ACTIVITY:
Which of the lines in the listing that follows hold "down"? Pull each one out.
=== Section Start ===
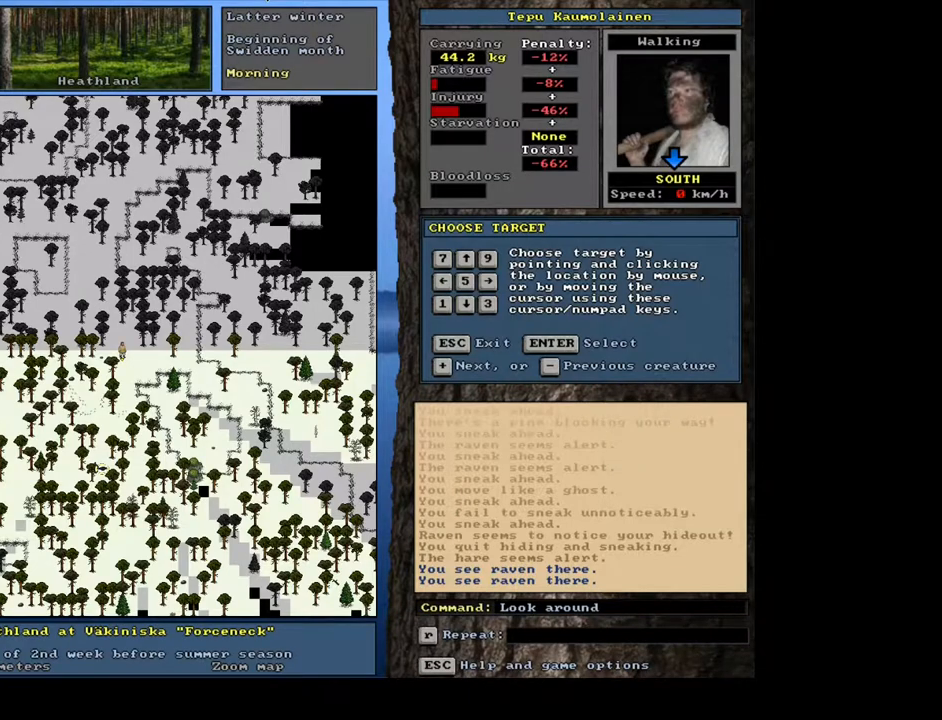
{"keys": [], "mouse": [], "events": [[133, "escape", "down"], [233, "escape", "up"]]}
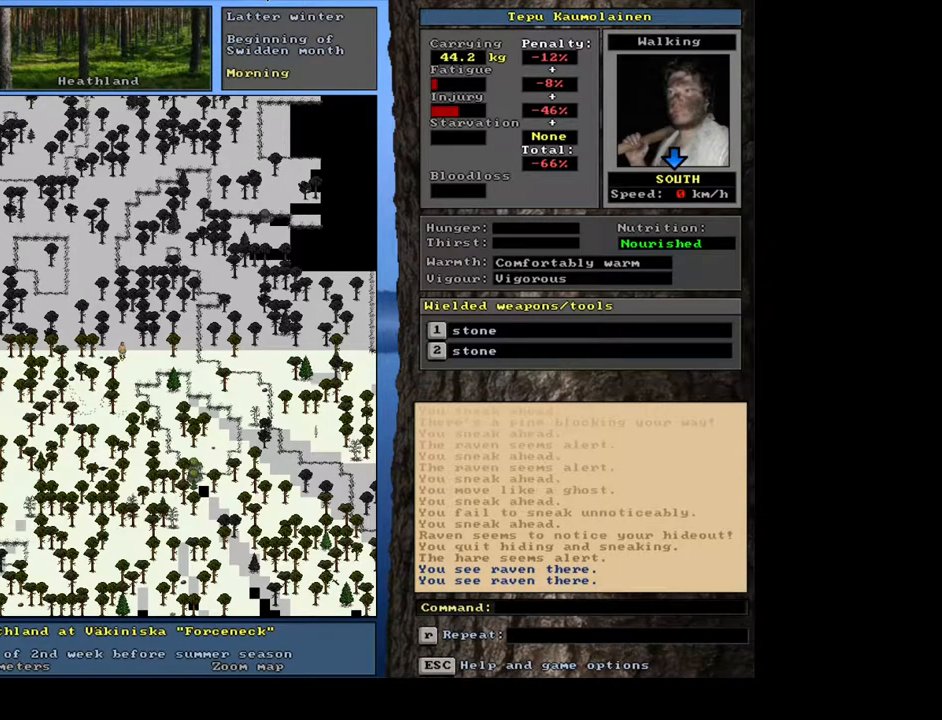
{"keys": [], "mouse": [], "events": [[200, "h", "down"], [300, "h", "up"]]}
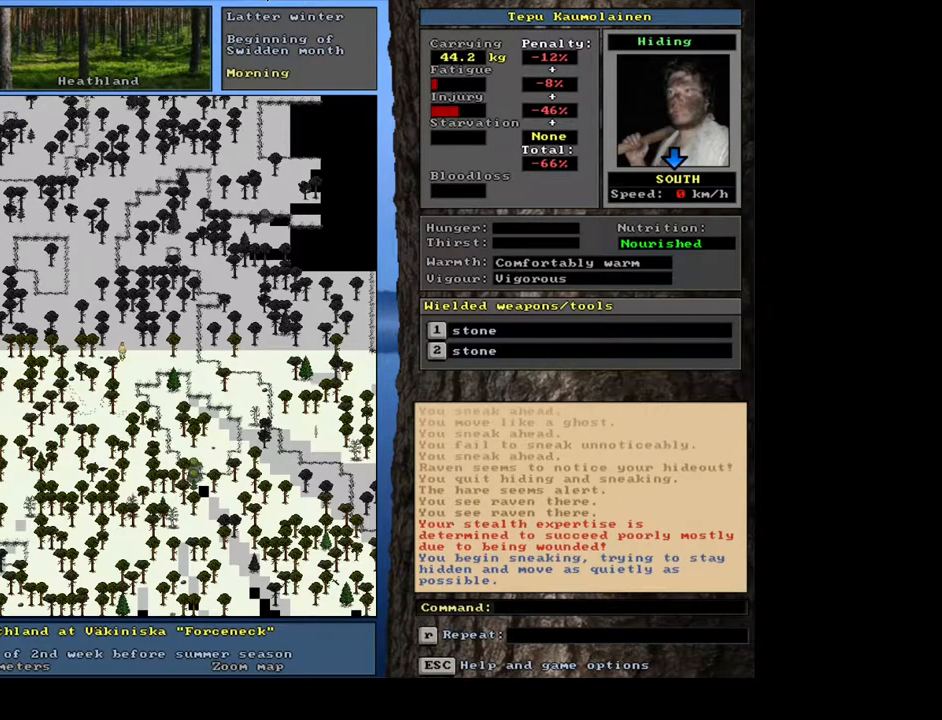
{"keys": [], "mouse": [], "events": []}
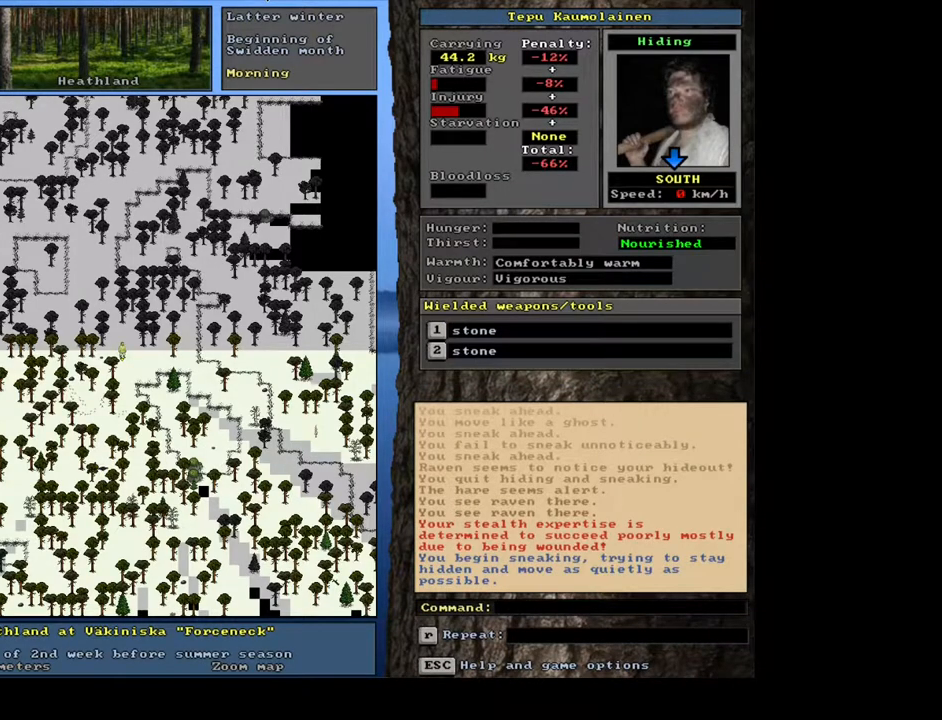
{"keys": ["ctrl_l"], "mouse": [], "events": [[67, "ctrl_l", "down"]]}
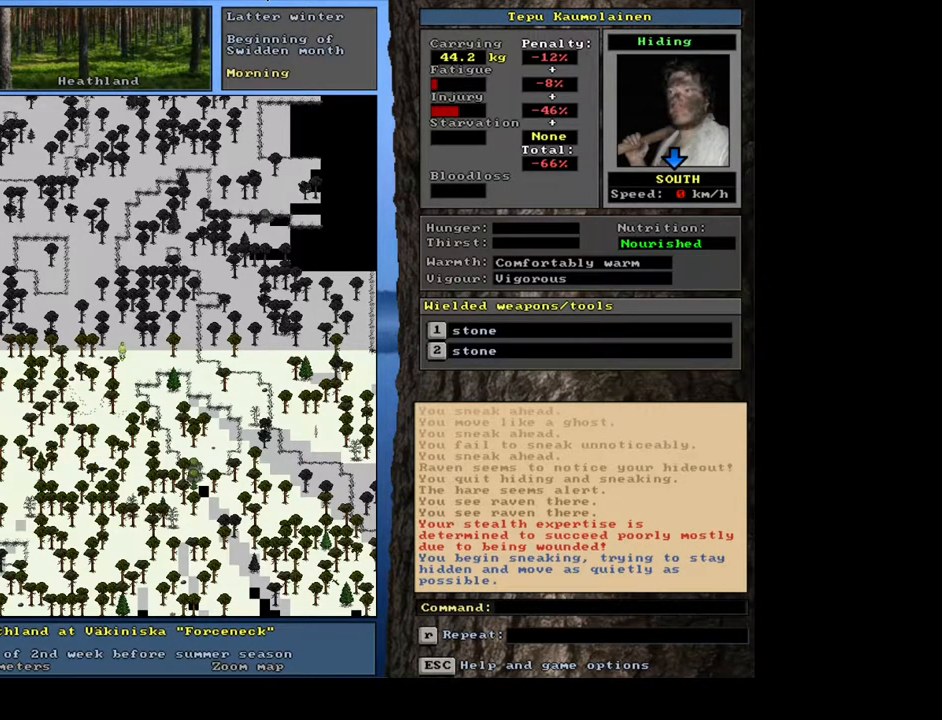
{"keys": ["ctrl_l"], "mouse": [], "events": [[100, "num3", "down"], [183, "num3", "up"]]}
=== Section End ===
RESULT OF THE EXERCISE:
{"keys": [], "mouse": [], "events": [[133, "escape", "down"], [233, "escape", "up"]]}
{"keys": [], "mouse": [], "events": [[200, "h", "down"], [300, "h", "up"]]}
{"keys": ["ctrl_l"], "mouse": [], "events": [[67, "ctrl_l", "down"]]}
{"keys": ["ctrl_l"], "mouse": [], "events": [[100, "num3", "down"], [183, "num3", "up"]]}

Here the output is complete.